Former PSC Chair Colette Honorable named to Southern Company board

by Roby Brock ([email protected]) 606 views 

Former Arkansas Public Service Commission Chair Colette Honorable, who has also served as a Federal Energy Regulatory Commissioner, was named to the board of directors for energy firm Southern Company effective Oct. 1, 2020.

Honorable will serve as an independent director and will join the Business Security and Resiliency Committee and the Finance Committee for Southern.

“Colette has extensive energy policy and regulation experience at the local, state and national level.

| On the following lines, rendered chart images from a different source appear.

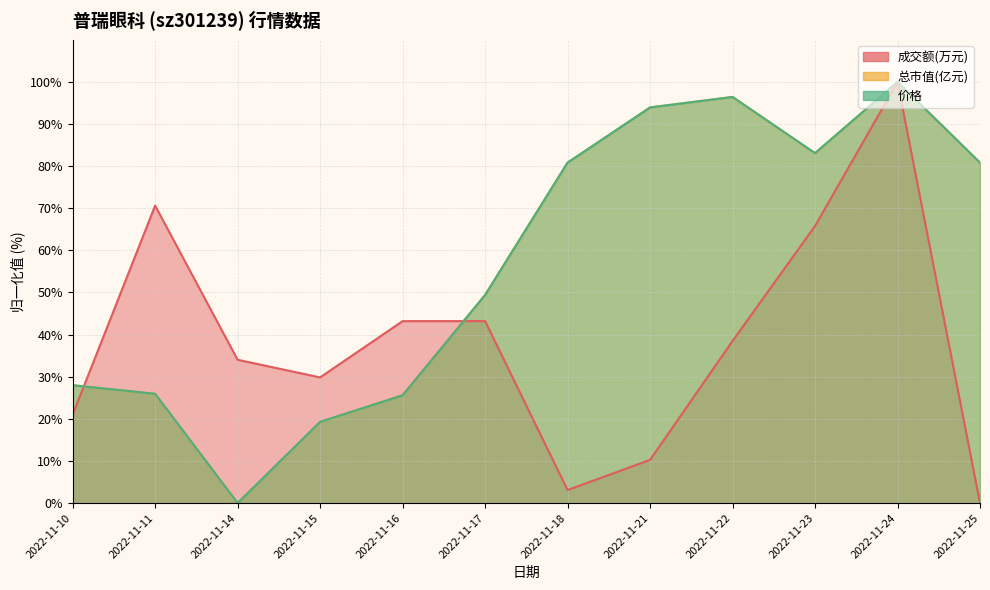

At which category does 价格 reach its first local peak?

2022-11-22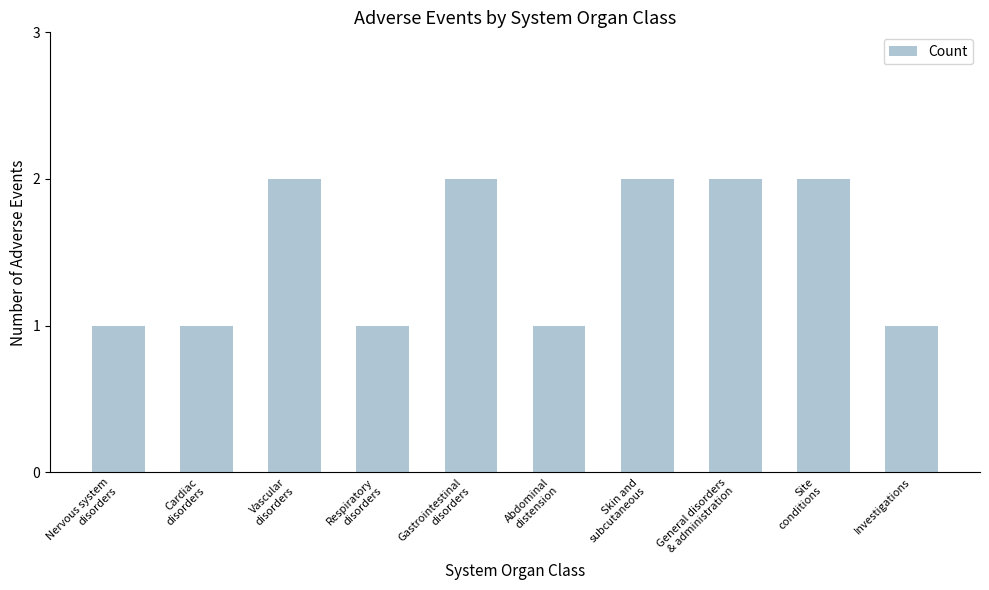

What is the label of the 7th bar from the left?

Skin and
subcutaneous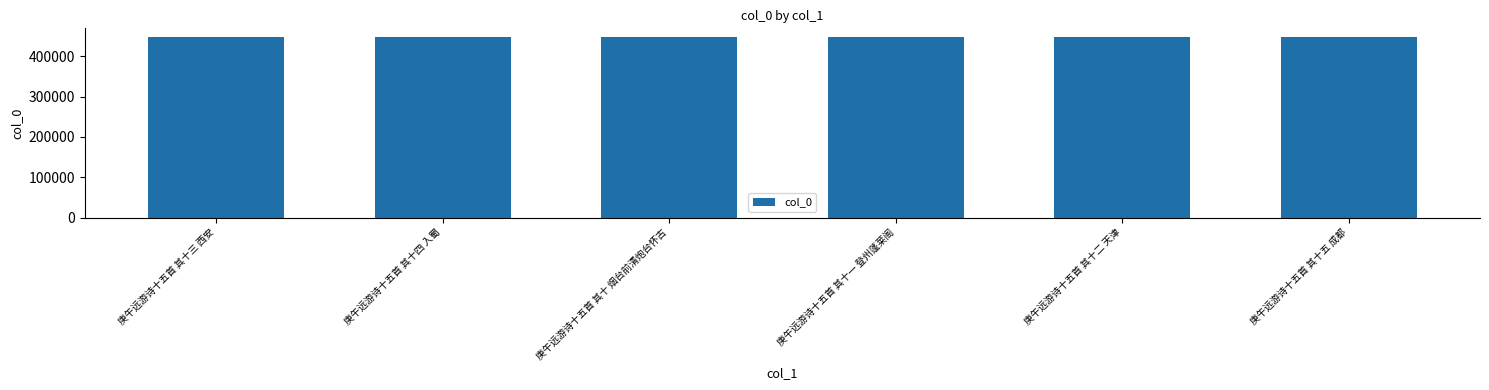

Approximately how many times larger is the value at 庚午远游诗十五首 其十一 登州蓬莱阁 compared to 庚午远游诗十五首 其十五 成都?

1.0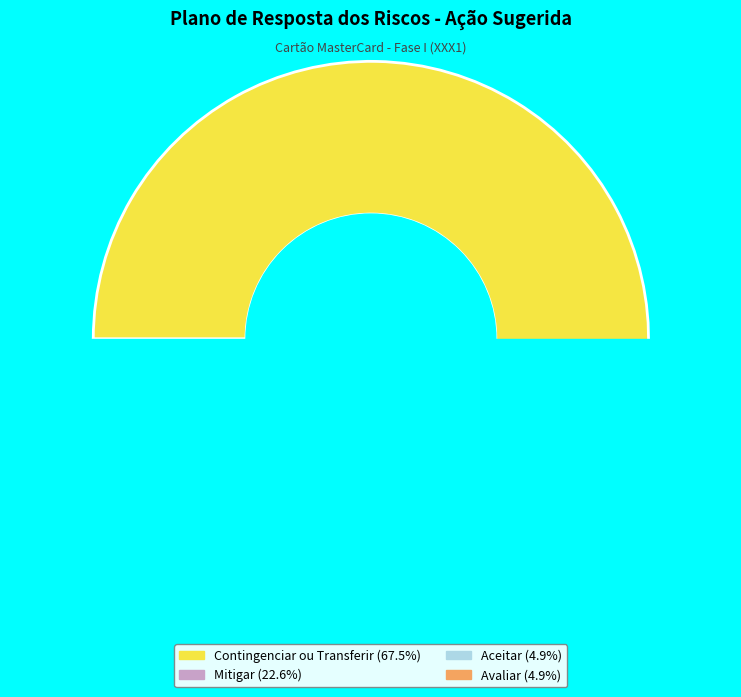

Is it true that 18 is 5% of the pie?

True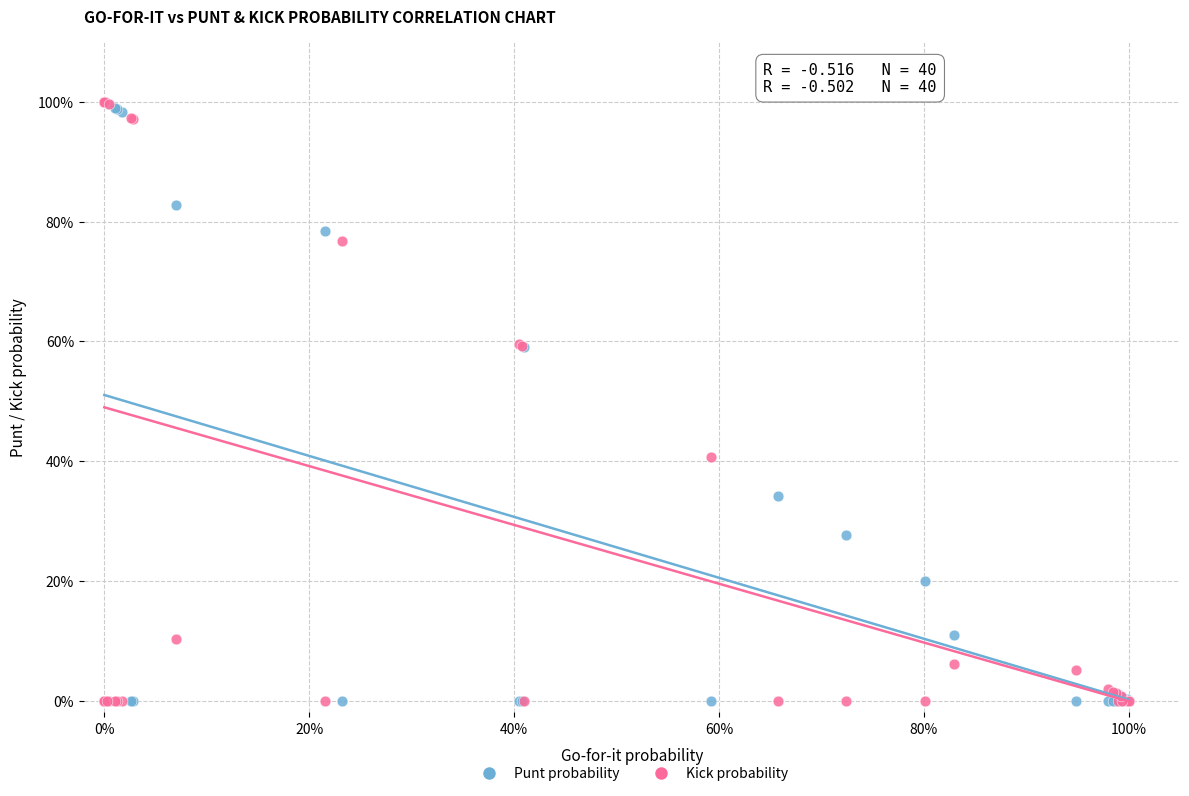

What are all the series names shown in the legend?

Punt probability, Kick probability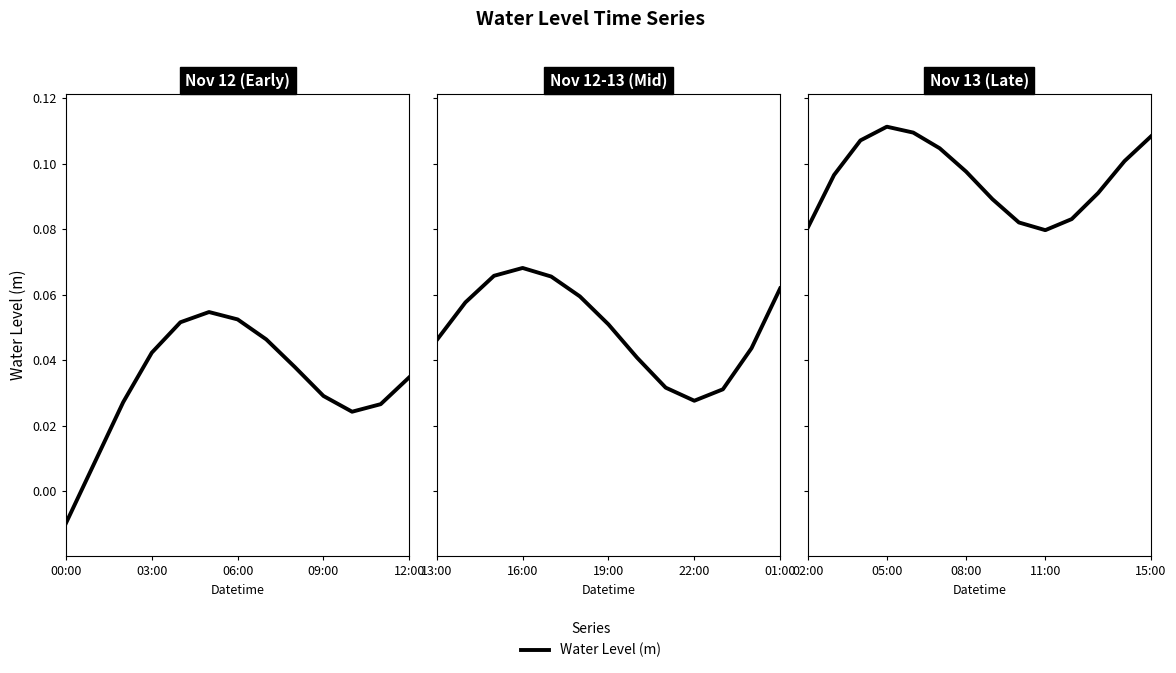

True or false: the data shows 0.1 at 12.

True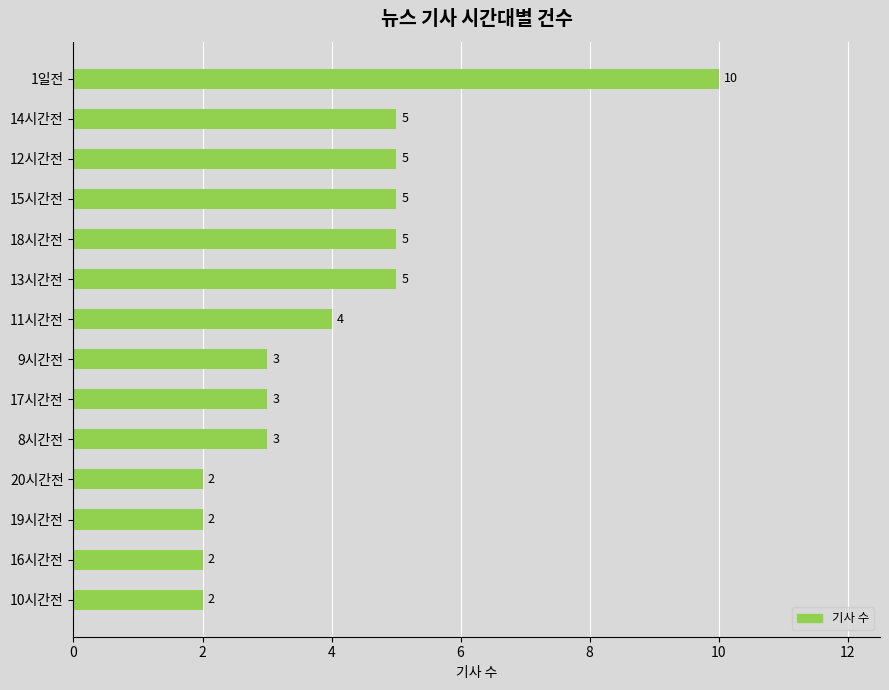

What is the sum of all values?

56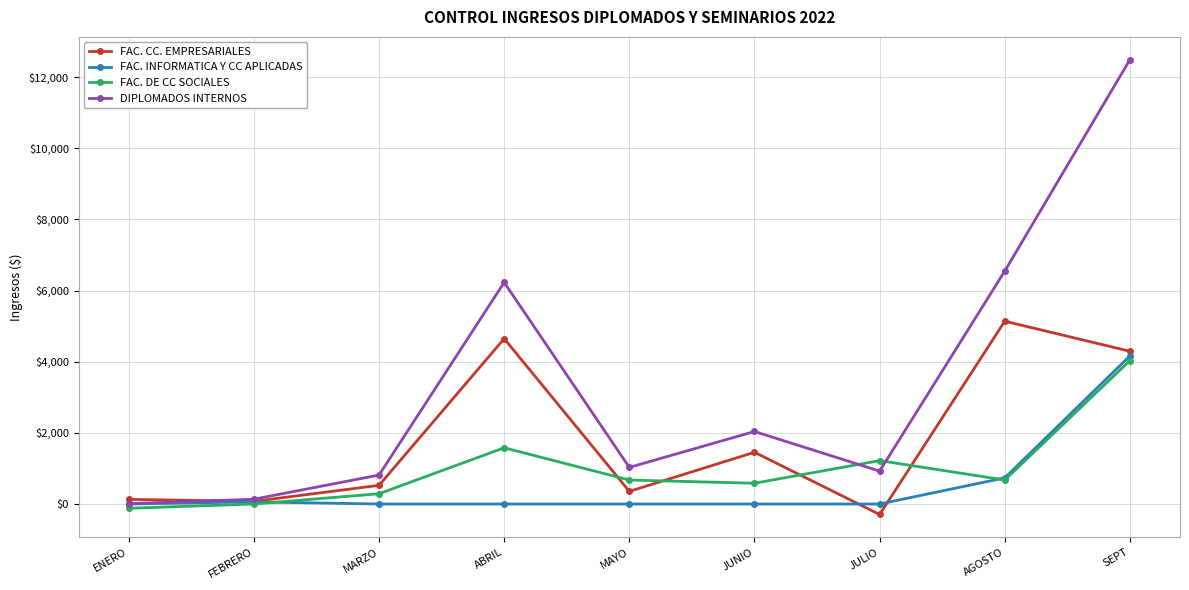

What is the label of the 7th point from the left?

JULIO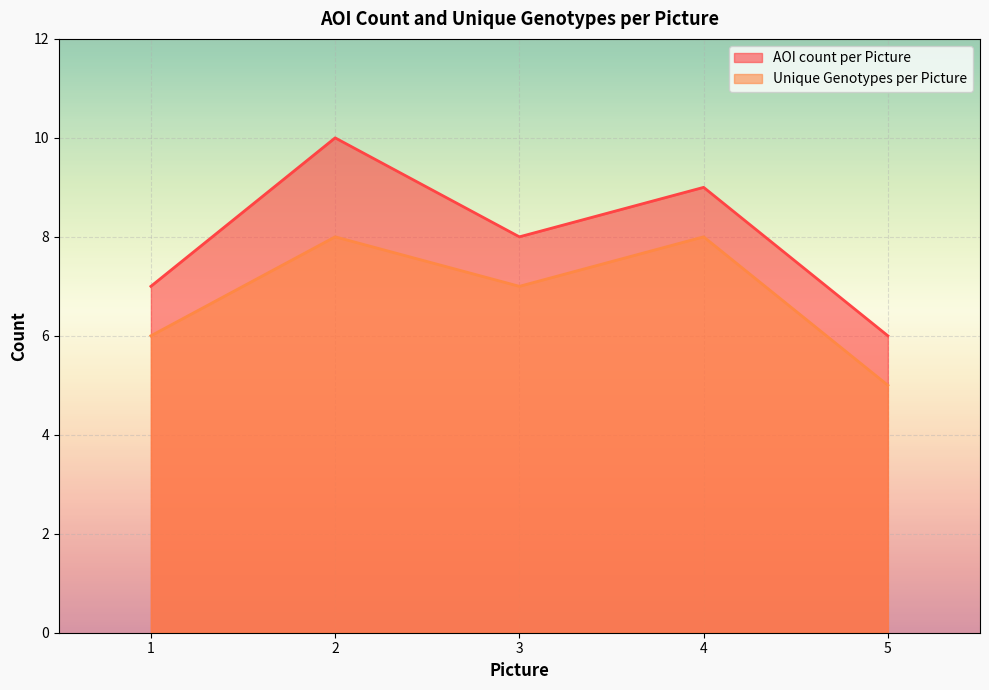

Reading left to right, transcribe all the data shown in this chart.

AOI count per Picture: 1=7	2=10	3=8	4=9	5=6
Unique Genotypes per Picture: 1=6	2=8	3=7	4=8	5=5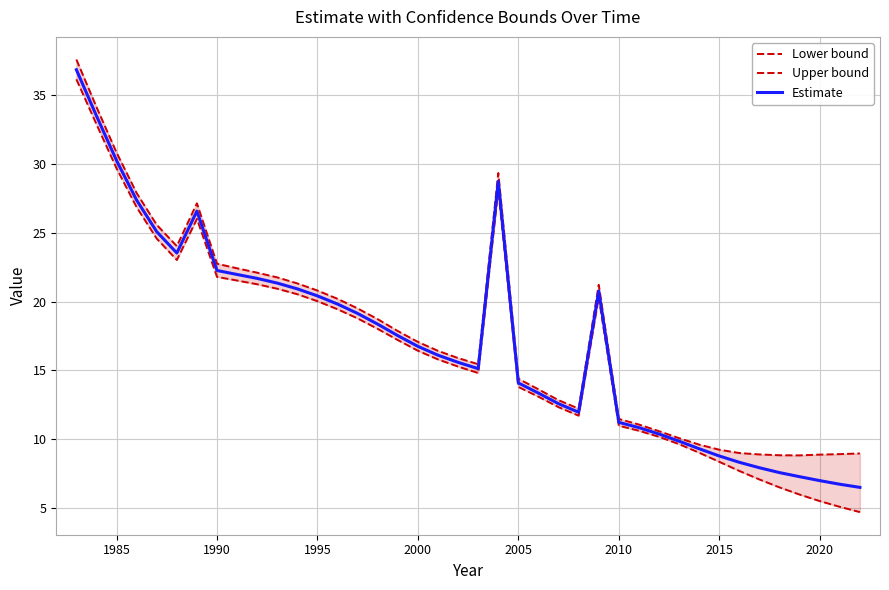

What is the minimum value shown in the chart?

4.7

Her knowledge will fortify Southern Company’s position as a leader in the advancement of ideas and positions in the private and public arenas that are beneficial to customers, communities, employees and stockholders,” said Southern Company chairman, president and CEO Thomas A. Fanning. “The addition to our board of someone of Colette’s caliber is further evidence of the importance we place upon corporate governance, risk oversight, board refreshment, transparency and diversity.”

Honorable currently is a partner at Reed Smith LLP where she is a member of the firm’s Energy and Natural Resources Group and leads the energy regulatory practice. Based in Washington, D.C., Honorable serves as chair of the office’s Women’s Initiative Network and is a member of the firm’s Sustaining and Training African Americans business inclusion group.

Honorable served as a FERC commissioner from January 2015 to June 2017. Prior to joining FERC, Honorable joined the Arkansas Public Service Commission (PSC) as a commissioner in Oct. 2007, served as interim chair in 2008, and led the PSC as chair from Jan. 2011 to Jan. 2015.

Colette D. Honorable.

She also served as president of the National Association of Regulatory Utility Commissioners from 2013 to 2014, becoming that organization’s first African-American president.

Honorable currently is a nonresident senior fellow with The Brookings Institution, a senior fellow with the Bipartisan Policy Center, an ambassador for DOE Clean Energy Education & Empowerment Initiative and serves on the global advisory board of Energy Futures Initiative.

A native of Arkansas, she is a graduate of the University of Memphis and received a Juris Doctor from the University of Arkansas at Little Rock School of Law, where she later served as an adjunct professor.

Atlanta-based Southern Company, a publicly traded firm, is a leading energy company serving 9 million customers through its subsidiaries. The company provides energy through electric operating companies in three states and natural gas distribution companies in four states.